Source:Xinhua Published:2022-04-22 17:17

LOS ANGELES, April 21 (Xinhua) -- China's contribution in ecological civilization has enabled the international community to formulate the overarching goal of environmental reform, said Philip Clayton, president of the U.S. Institute for the Postmodern Development of China.

In an interview with Xinhua ahead of Earth Day which falls on Friday, Clayton praised China's leadership in ecological civilization. He said that before the construction of Chinese concept of ecological civilization, Western environmentalism was preoccupied with very specific goals, like reducing the use of pesticides or putting less pollution in rivers.

"Many leading environmentalists, also business and NGO leaders, now acknowledge that ecological civilization provides the goal and vision for all environmental action," he said.

"From this overarching vision, we can 'backcast' in order to begin to find solutions in the present. Then - again relying on a theory of ecological civilization - we can construct a roadmap toward that final outcome," Clayton explained.
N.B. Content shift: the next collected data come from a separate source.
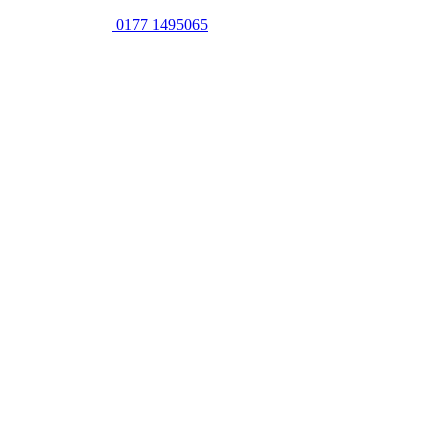
0177 1495065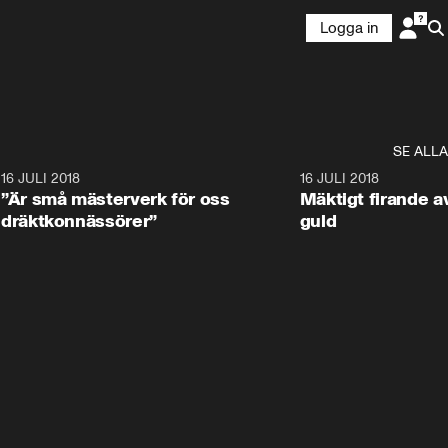
Logga in
SE ALLA
9
16 JULI 2018
1:05:59
16 JULI 2018
”Är små mästerverk för oss
Mäktigt firande a
dräktkonnässörer”
guld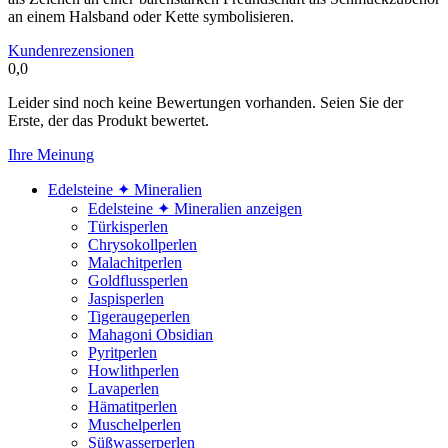
an einem Halsband oder Kette symbolisieren.
Kundenrezensionen
0,0
Leider sind noch keine Bewertungen vorhanden. Seien Sie der
Erste, der das Produkt bewertet.
Ihre Meinung
Edelsteine ✦ Mineralien
Edelsteine ✦ Mineralien anzeigen
Türkisperlen
Chrysokollperlen
Malachitperlen
Goldflussperlen
Jaspisperlen
Tigeraugeperlen
Mahagoni Obsidian
Pyritperlen
Howlithperlen
Lavaperlen
Hämatitperlen
Muschelperlen
Süßwasserperlen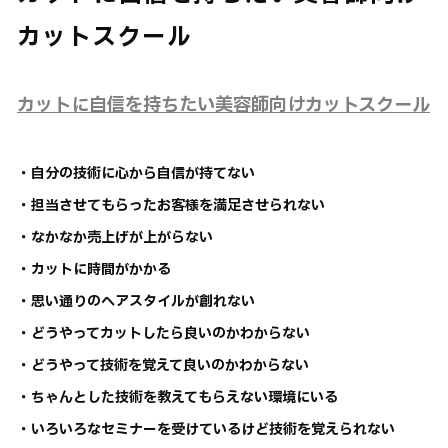
カットスクール
カットに自信を持ちたい美容師向けカットスクール
・自分の技術に心から自信が持てない
・担当させてもらったお客様を満足させられない
・なかなか売上げが上がらない
・カットに時間がかかる
・思い通りのヘアスタイルが創れない
・どうやってカットしたら良いのかわからない
・どうやって技術を覚えて良いのかわからない
・ちゃんとした技術を教えてもらえない環境にいる
・いろいろなセミナーを受けているけど技術を覚えられない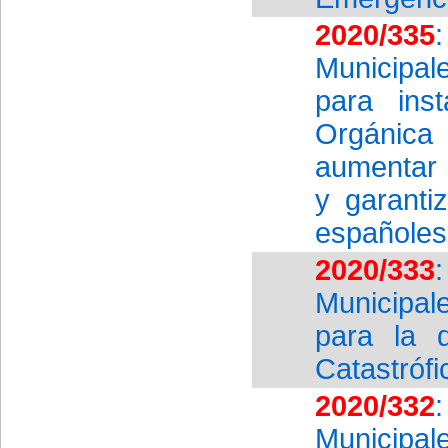
2020/335
Municipal
para ins
Orgánica
aumentar 
y garanti
españoles 
2020/333
Municipal
para la 
Catastrófi
2020/332
Municipa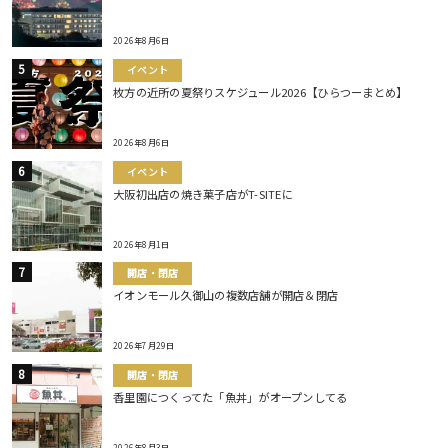
2026年8月6日
イベント
枚方の近所の夏祭りスケジュール2026【ひらつーまとめ】
2026年8月6日
イベント
大阪初出店の焼き菓子店がT-SITEに
2026年8月1日
開店・閉店
イオンモール久御山の複数店舗が開店＆閉店
2026年7月29日
開店・閉店
香里園につくってた「魚丼」がオープンしてる
2026年8月3日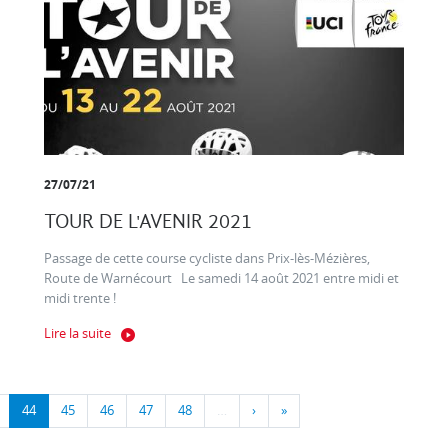
27/07/21
TOUR DE L'AVENIR 2021
Passage de cette course cycliste dans Prix-lès-Mézières,
Route de Warnécourt Le samedi 14 août 2021 entre midi et
midi trente !
Lire la suite
44
45
46
47
48
…
›
»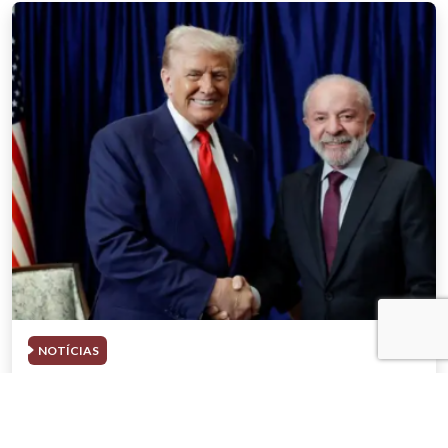
NOTÍCIAS
03 . AGOSTO . 2026
Trump deve participar de evento com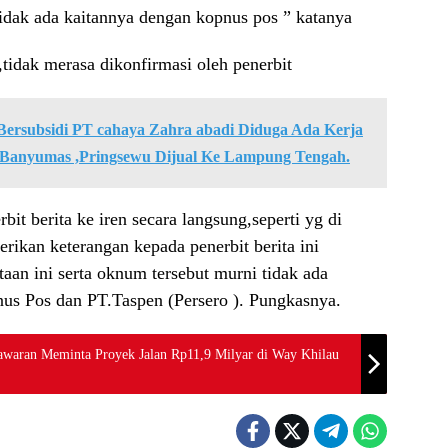
idak ada kaitannya dengan kopnus pos ” katanya
,tidak merasa dikonfirmasi oleh penerbit
 Bersubsidi PT cahaya Zahra abadi Diduga Ada Kerja
Banyumas ,Pringsewu Dijual Ke Lampung Tengah.
it berita ke iren secara langsung,seperti yg di
rikan keterangan kepada penerbit berita ini
aan ini serta oknum tersebut murni tidak ada
nus Pos dan PT.Taspen (Persero ). Pungkasnya.
awaran Meminta Proyek Jalan Rp11,9 Milyar di Way Khilau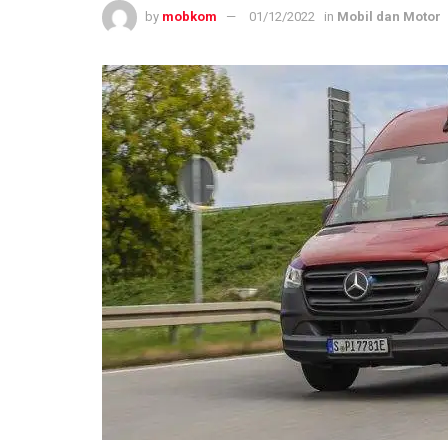
by
mobkom
01/12/2022
in
Mobil dan Motor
"Many of us now explicitly acknowledge the Chinese ecological civilization construction as making this possible for the first time," he noted.

The China-proposed philosophy of ecological civilization, which comprises several principles including ensuring harmonious coexistence between human and nature, has directed the overall development of China, the world's second largest economy, to greener ends.

Clayton said he has been traveling to China for over two decades, consulting with and learning from many of China's great leaders and academic scholars. "Both as a professor, and as the leader of an international NGO inspired by the Chinese notion of ecological civilization, I am deeply aware of Chinese contributions to the international environmental movement."

China's ecological civilization concept has pointed out the greatest threat to human cooperation, he told Xinhua.

"Humans need to recognize that we are a single species with a single shared destiny. Sadly, people tend to focus only on their nation, their culture, their language, or on those people who look and act like they do," he said.

"We would not exist at all without the stable and nurturing life-systems around us. In fact, in one sense we are not separately existing creatures at all. We are, from the bottom up, beings in community," Clayton said.

"The greatest vision for the future of humanity is to affirm that we all belong to a single global community of life," he said. "When we acknowledge our deep interconnection, we become allies on behalf of the community of life."